I’m still in the same womb, the womb I found when leaving my mother’s womb.  It just takes much more effort to nurture a sense of equanimity in the face of this ‘let go’ experience.  I can feel truth in attaching to something bigger than my body.  It seems absurd to get lost in thoughts of beginning and ending when it’s been such a mystery so far.  When I really stop to listen, to touch the stillness of the ultimate, there’s a deep sense of re-membraning.  I’ve never left the membrane, yet my thoughts would have me believe I’m separate.  When I quiet the active mind there’s a deepening of this felt sense.  It can’t really be touched by words since they’re the separating subject/object tool that makes this so difficult.  Yet, when I empty the thoughts, the words, the naming of feelings, emotions and perceptions, there’s a deeper remembering.  It says you are supported.  It says you’ve always been supported and you always will be supported, no matter what.  It’s that felt sense that gives one the courage to let go, even in the midst of apparent crisis, knowing we’re never alone, never separate.  Paul Tillich writes, “Love is stronger than death.”  I think this is what he means.  Love, the everlasting feeling of embrace and support, will always win over the ego’s pull to separate.  Mother Theresa said we lose our peace when we forget we belong to each other.

I know we live in very uncertain times.  Some respond from greed, fear and ignorance to our interdependence.  They do what they can to scare us and would control us by pushing for laws that fight tooth and nail against nurturing our interdependence to one another and nature.  Their thoughts, emotions and actions fail to nourish compassion, forgiveness, and gratitude, the key drivers to touching the ultimate.  I don’t know where I came from, I try to deepen my awareness to this next arising moment, and I sure don’t know where I’m going when this body wears out.  Yet, I do know I’ll find peace in reflecting on those moments where I did not cause harm.  I know I’ll find joy in reflecting on those moments where I expressed kindness and gratitude for the opportunity to participate in this life.  I know I’ll feel happy for those moments I held my silence in honor to the awe and mystery of the Divine.

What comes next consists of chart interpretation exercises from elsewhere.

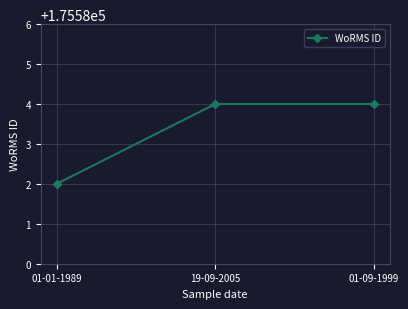

How many lines are shown in the chart?

1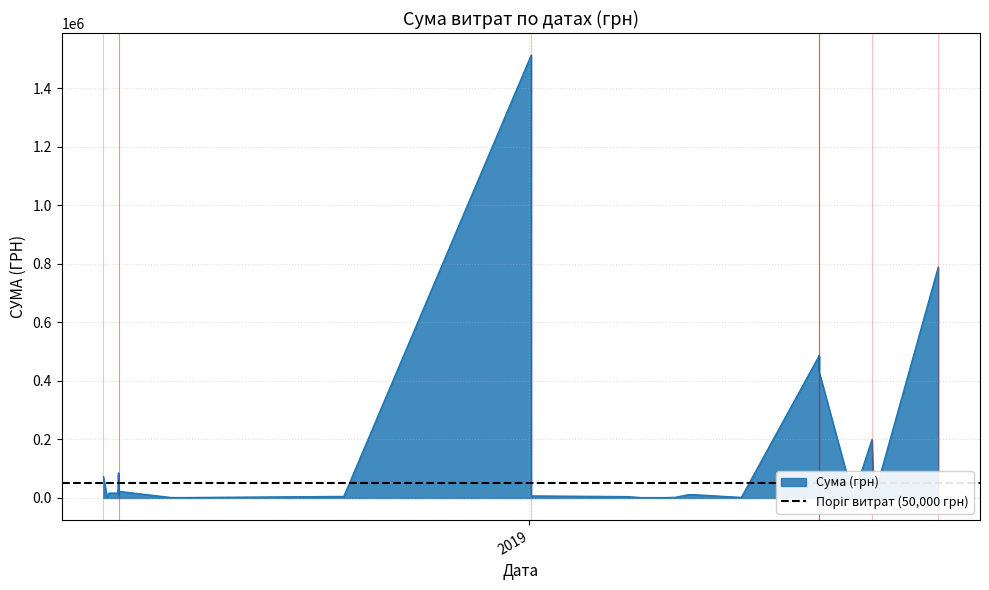

Is it true that the value at 29.05.2018 is 9409.5?

True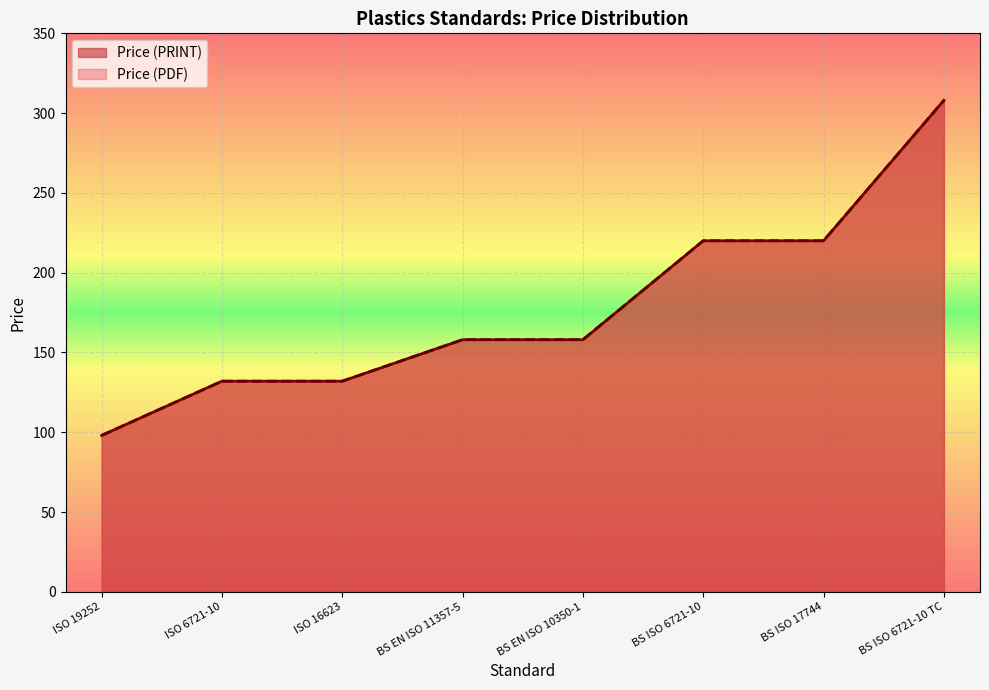

Is it true that Price (PDF) equals 51 at ISO 16623?

False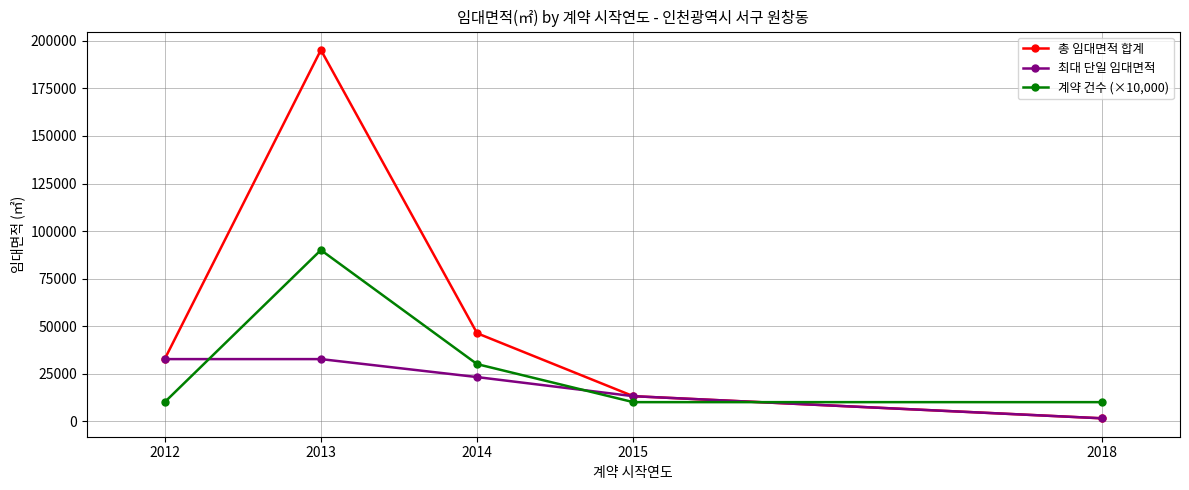

List the series in order of their peak value, lowest first.

최대 단일 임대면적, 계약 건수 (×10,000), 총 임대면적 합계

This celebration day I hope you’ll find a way to make space to cultivate the gift in the given.  It’s been said our real present is deepening our awareness to the present (moment).  I’m learning to live with less expectation.  My notion of hope has changed dramatically.  I used to attach to my sense of being ‘somebody’, thinking I was responsible for fixing things.  I’m deepening my awareness that nothing is ever fully resolved.  Everything is continually changing, moment to moment.  This is this, that is that, and then, the next breath.  The peace that comes from that is found in a bigger hope.  Holding this hope deep in the heart is finding the courage to let this body go when it wears out in preparation for the next womb.  For me, it’s knowing God intimately.  As we travel the latter years in these bodies, may we forever meet our newfound ‘differences’ with confidence and surprise.  This seems to be the essence of graceful aging.

For sure, we don’t want to leave these bodies.  Yet we will.  Part of our journey is to cultivate our intimacy with the Divine so we may have a courageous letting go into the next womb, fully embracing the uncertainty of what’s to come.  Real peace comes from a deep sense of knowing the Ultimate, knowing we’ve always been connected and supported, knowing we can never be separated, and our work is to wake up to this truth we’ve fallen asleep to.  Whether it’s called waking to Love, God, Ultimate, Divine, or Oneness, it’s the source of our compassion, forgiveness and gratitude.  May we all cultivate this stability in the face of unstable circumstance.  May we all grow our compassion and support for one another.  May we never take for granted the gift of these body/mind’s and the opportunity we’ve had to participate.  May we forever grow our appreciation for the gifts of ‘this womb’ found within this arising moment, breath by breath.  No birth, no death…just a new womb.